====== Document ======

Re: [LC response] To C. M. Sperberg-McQueen

Thanks for your careful analysis and suggestions, Michael.  While you
were drafting that, I was having a discussion with Addison Phillips, and
ended up drafting some text that he thought would be acceptable to the
I18N WG and which makes sense to me:

      Note that this specification does not, in itself, provide any
      mechanisms for controlling the display of text.  In particular,
      if users need to represent bi-directional text using an rdf:text
      literal, they may need to use Unicode bidirectional control
      characters.  See _Unicode Controls Vs. Markup for BiDi Support_
      [BIDI] for more information.  For some applications, it may be
      appropriate to another representation, such as rdfs:XMLLiteral,
      instead of rdf:text literals.
 
      [BIDI] http://www.w3.org/International/questions/qa-bidi-controls

I think this is very similar to your suggested text, below.

> To make a concrete proposal for purposes of discussion, I suggest
> that you add a fourth bullet item to the list at the beginning of
> section 4 of the spec.  If I were drafting it, the first draft
> might read like this:
> 
>    - Like xsd:string and the plain literals (with or without
>      language tags) of RDF, typed rdf:text literals are suitable
>      primarily for text that can be adequately represented as
>      a sequence of UCS characters, without additional information
>      or markup.  They are not satisfactory for the representation
>      of text with Ruby annotation or bidirectional text in
>      which the default Unicode bidirectional algorithm fails
>      to produce acceptable results. For such material, it is
>      recommended that values of the rdf:XMLLiteral datatype
>      be used instead; since it allows embedded markup, it can
>      readily be usd for such values.
> 
> Optionally break into two paragraphs before "They are not
> satisfactory" and replace "They" with "Typed rdf:text literals".

I somewhat prefer your text.  Without putting any pressure on him to do
so, I expect Boris will synthesize them both into something even better.

> This draft assumes that the right way to handle the problem is to
> use an XML literal; obviously, if you reach a different
> conclusion, then that bit needs to change.

That's roughly my conclusion as well, although it may be that the
solution is to use something ad hoc, or that we don't know about.

If rdfs:XMLLiteral is dropped from OWL 2 (it's 'at risk'), that will be
a problem.  Hopefully someone in the community cares enough about i18n
text and/or markup to push OWL 2 vendors to implement rdfs:XMLLiteral.

====== Raw records ======

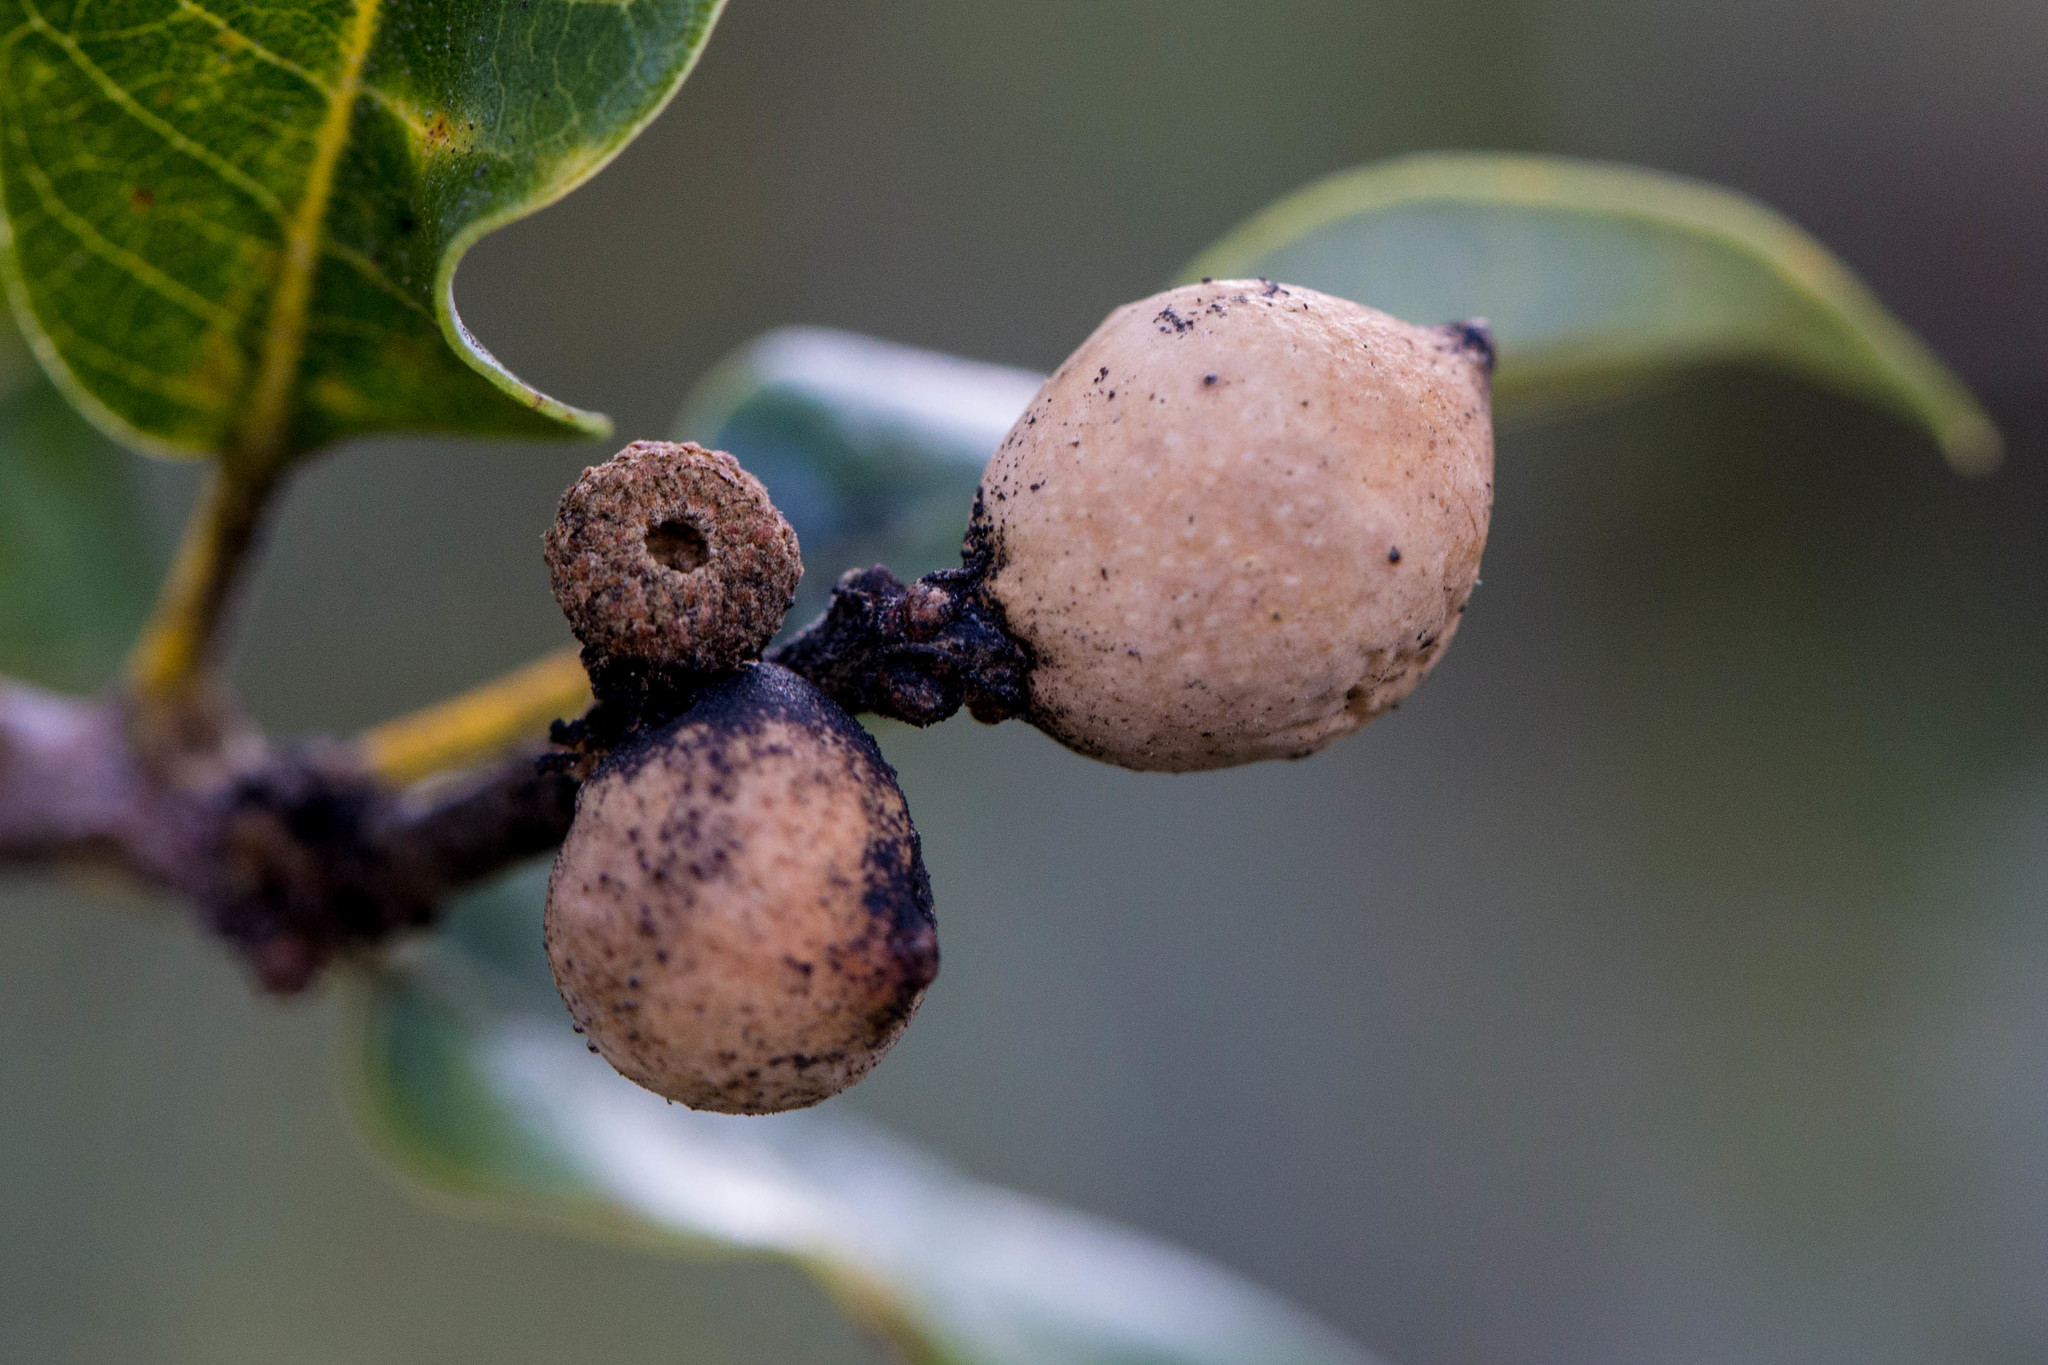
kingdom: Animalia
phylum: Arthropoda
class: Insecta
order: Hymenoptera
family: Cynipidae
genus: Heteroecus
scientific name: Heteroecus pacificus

======
====== Raw records ======

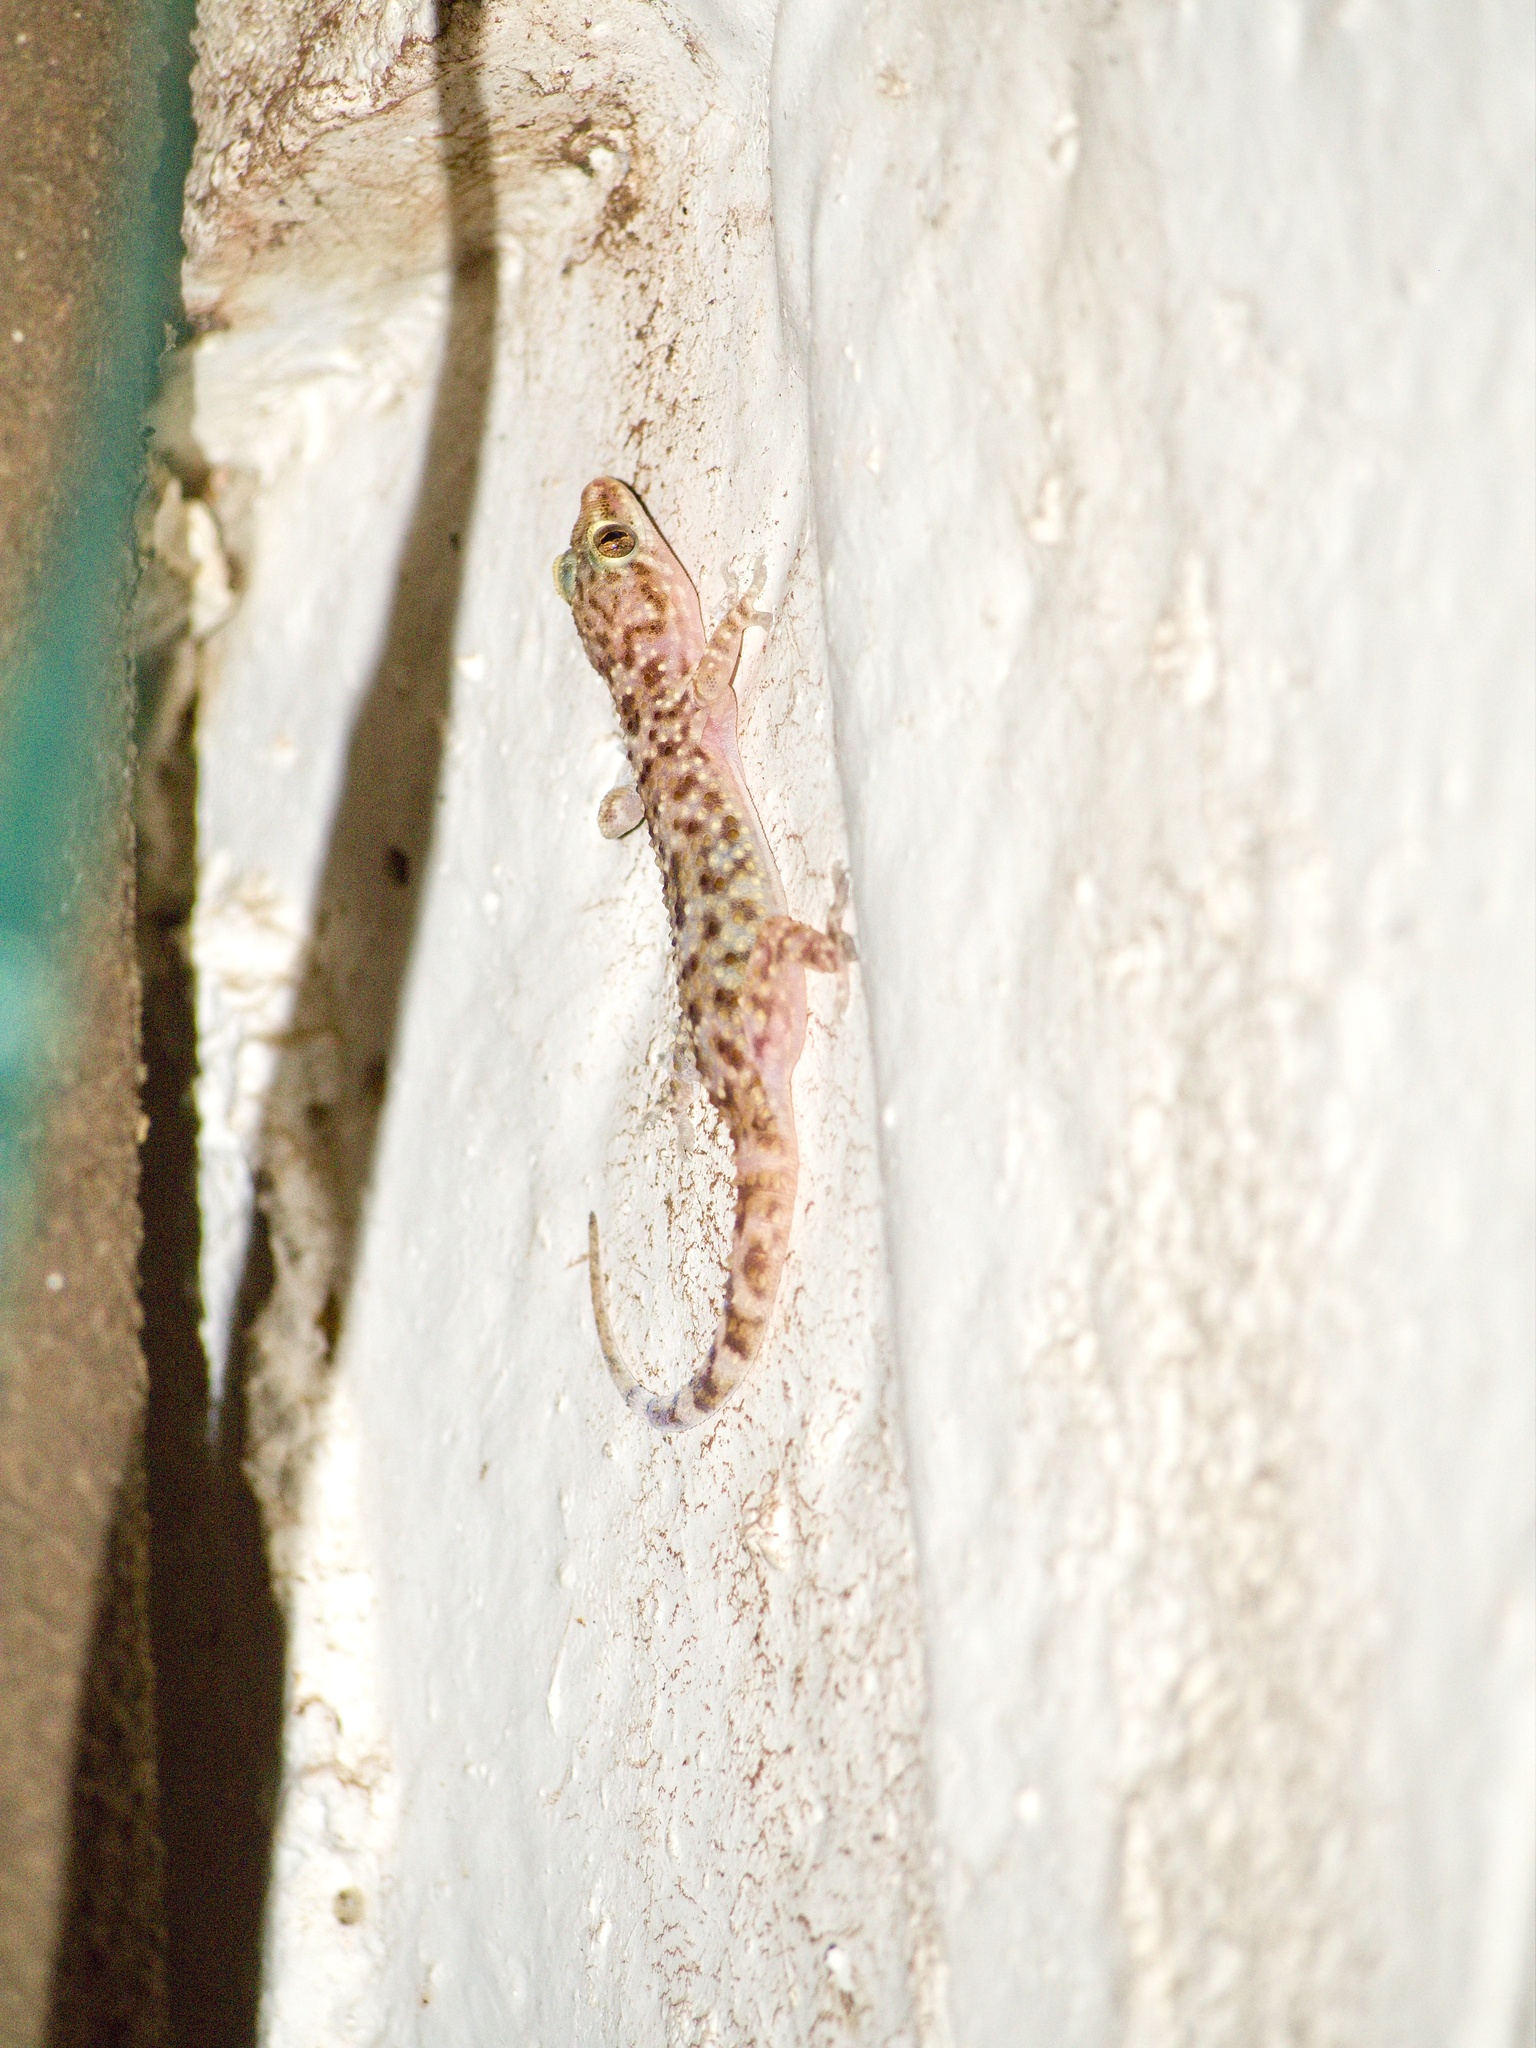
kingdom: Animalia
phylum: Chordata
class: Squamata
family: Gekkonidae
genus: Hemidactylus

======
====== Raw records ======

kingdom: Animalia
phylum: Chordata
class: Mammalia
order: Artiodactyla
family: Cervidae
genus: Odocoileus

======

To be done: Repeat, word for word, the part of the rdf:text message that runs from "I somewhat prefer" up to and including "needs to change.".

Written solution:
I somewhat prefer your text.  Without putting any pressure on him to do
so, I expect Boris will synthesize them both into something even better.

> This draft assumes that the right way to handle the problem is to
> use an XML literal; obviously, if you reach a different
> conclusion, then that bit needs to change.